Селянин - Altupi
Шрифт:
Интервал:
Закладка:
Распахнул дверь, рывком стянул штаны с трусами и уселся, с облегчением выпустил из себя бурлившую в животе жидкую вонючую дрянь. Сука, убьёт пидора! Сейчас только штаны наденет и убьёт суку.
Посидев минут десять, аж ноги занемели, Калякин встал. Задел трусы, подтянул штаны, заправил футболку, поправил олимпийку. По получившим ток крови голеням побежали иглы — стало пиздец как больно. Идти такими ногами не было ни малейшей возможности.
Кирилл поджал правую ногу, распрямил, потряс ею, кривясь от миллиардов впивающихся в мясо шипов. Повторил процедуру с левой. Дощатый пол сортира вздыхал при каждом шевелении, необходимо было выбираться наружу, пока он не провалился.
Более-менее отмучившись, Кирилл открыл дверь сортира и… доска под его правой ногой, на которую был перенесён основной вес, с глухим хрустом треснула, ступня ушла вниз, в пустоту.
— Сука! — Кирилл дёрнулся, вытаскивая, и сам не понял, как и вторая ступня провалилась под проломившийся пол, а затем и обе ноги по колени засосало в вязкое дерьмо. Говно проникло в кроссовки, пропитало штаны и носки. Мерзким холодом коснулось кожи. Волосы по всему телу встали дыбом. Вонища пошла неимоверная.
Кирилл едва не лишился чувств.
— Сука, — прошипел он. — Блять ебучая…
Попытка взять себя в руки и вылезти, держась за стену и дверь, привела к обрушению ещё нескольких досок. Жижа затягивала, ноги ушли по бёдра, чуть-чуть не хватало до яиц. Кирилл едва не плакал, не хотел помирать в яме с дерьмом, не знал, насколько глубоко выкопано это дерьмохранилище. Его тошнило, выворачивало. Он уже весь был пропитан шедшими из ямы миазмами.
Закричав, как раненый носорог, собрав все силы и волю в кулак, Калякин уцепился за надёжные доски стен и подтянулся, выползая наружу. Лёг на землю и замолотил по ней кулаками. Ноги превратились в две смердящие колоды — так противно, что хоть отрубай! Что с этим делать, что?! Как отмыться? Позор! Позор! Хорошо хоть никто не видит.
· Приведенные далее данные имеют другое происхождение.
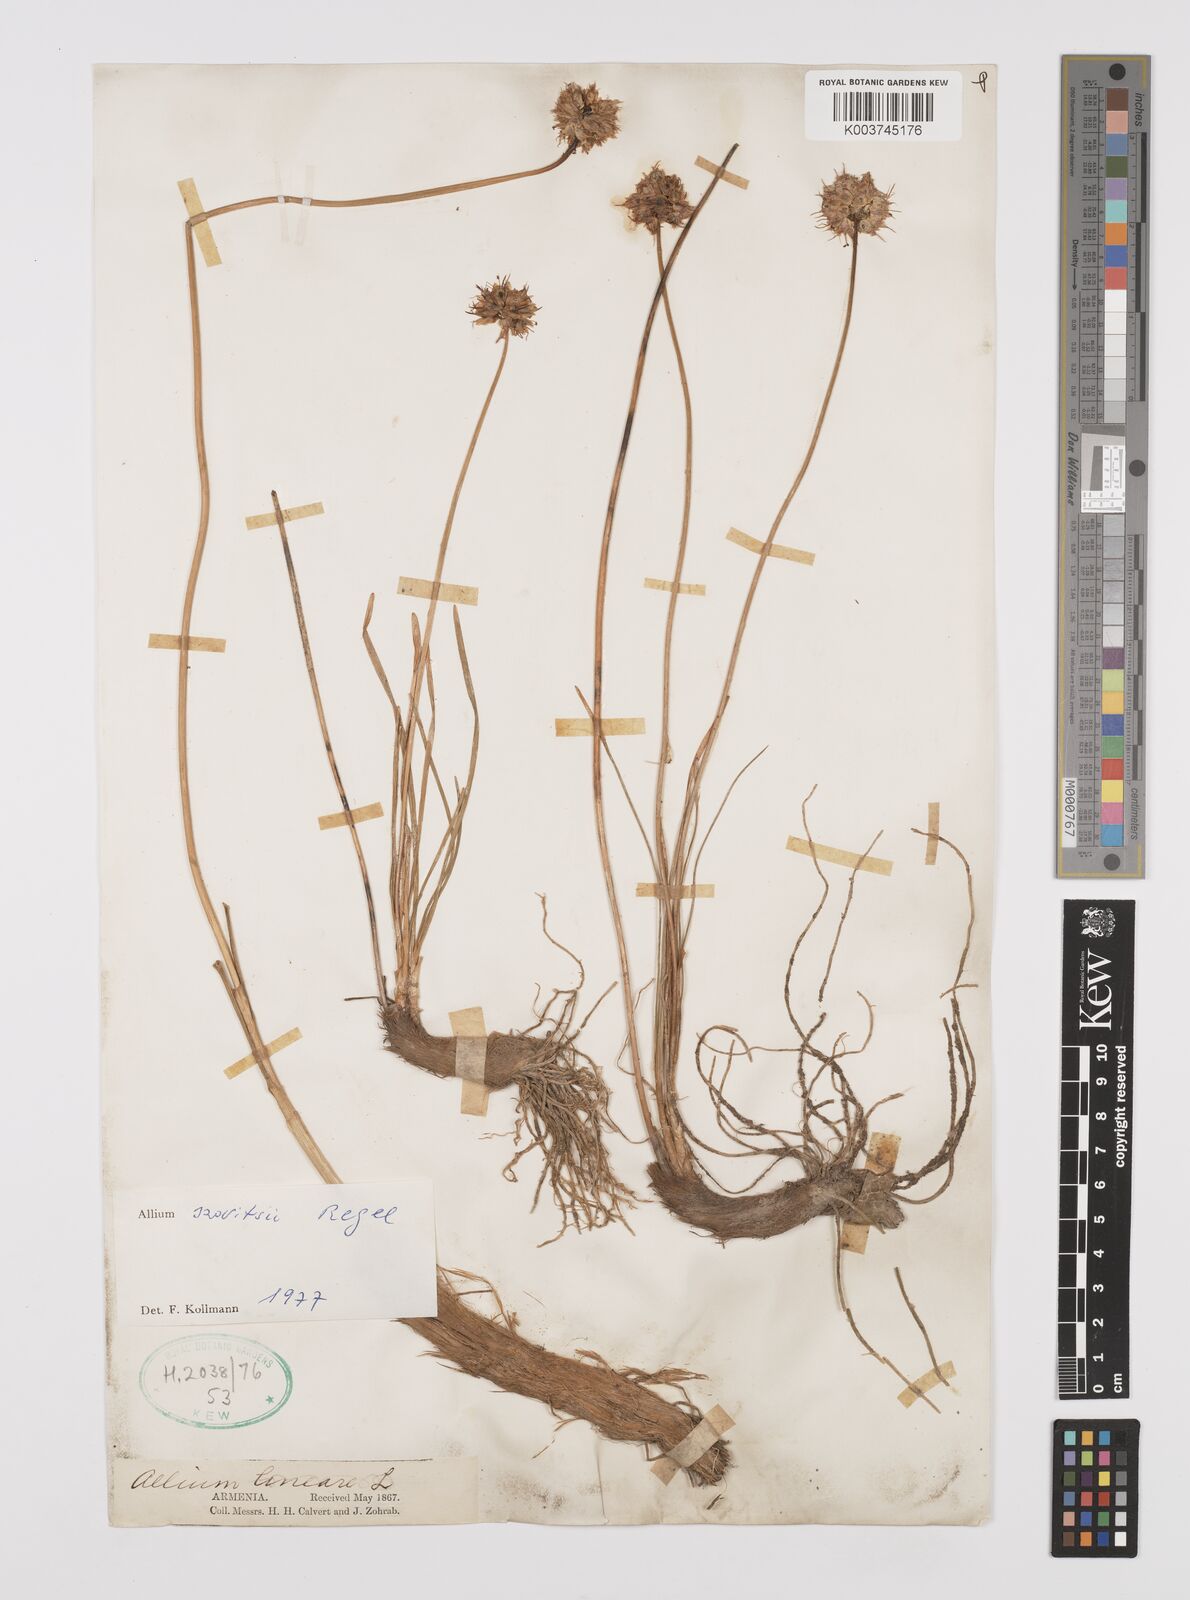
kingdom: Plantae
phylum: Tracheophyta
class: Liliopsida
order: Asparagales
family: Amaryllidaceae
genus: Allium
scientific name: Allium szovitsii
Подавив рвотные позывы, задевая разбросанные банки, бутылки, вёдра, Кирилл враскорячку поднялся.
Со стороны улицы послышались какие-то звуки, потом шаги, яркий луч фонаря разрезал темноту сливаясь со светом дворового светильника. Ослеплённый Кирилл не сразу разглядел, кто к нему пожаловал.
— Ты забыл телефон, — из-за яркого луча фонарика сказал Рахманов и запнулся, видимо, объяв всю картину. — Мгновенная карма, да?
Такого унижения Кирилл ещё никогда в жизни не испытывал.
Семейные ценности
Вместе с унижением пришла ослепляющая ярость.
— Убирайся отсюда, сука поганая! Убирайся! Зачем пришёл?!
Кирилл топнул ногой, на мгновенье забыв, что она, словно батончик с толстым-толстым слоем, увы, не шоколада, а человеческих экскрементов — собственных, Пашкиных, бабкиных и ещё хрен знает чьих. Но со штанины полетели брызги, зашлёпали по земле, он вспомнил и чуть не сошёл с ума.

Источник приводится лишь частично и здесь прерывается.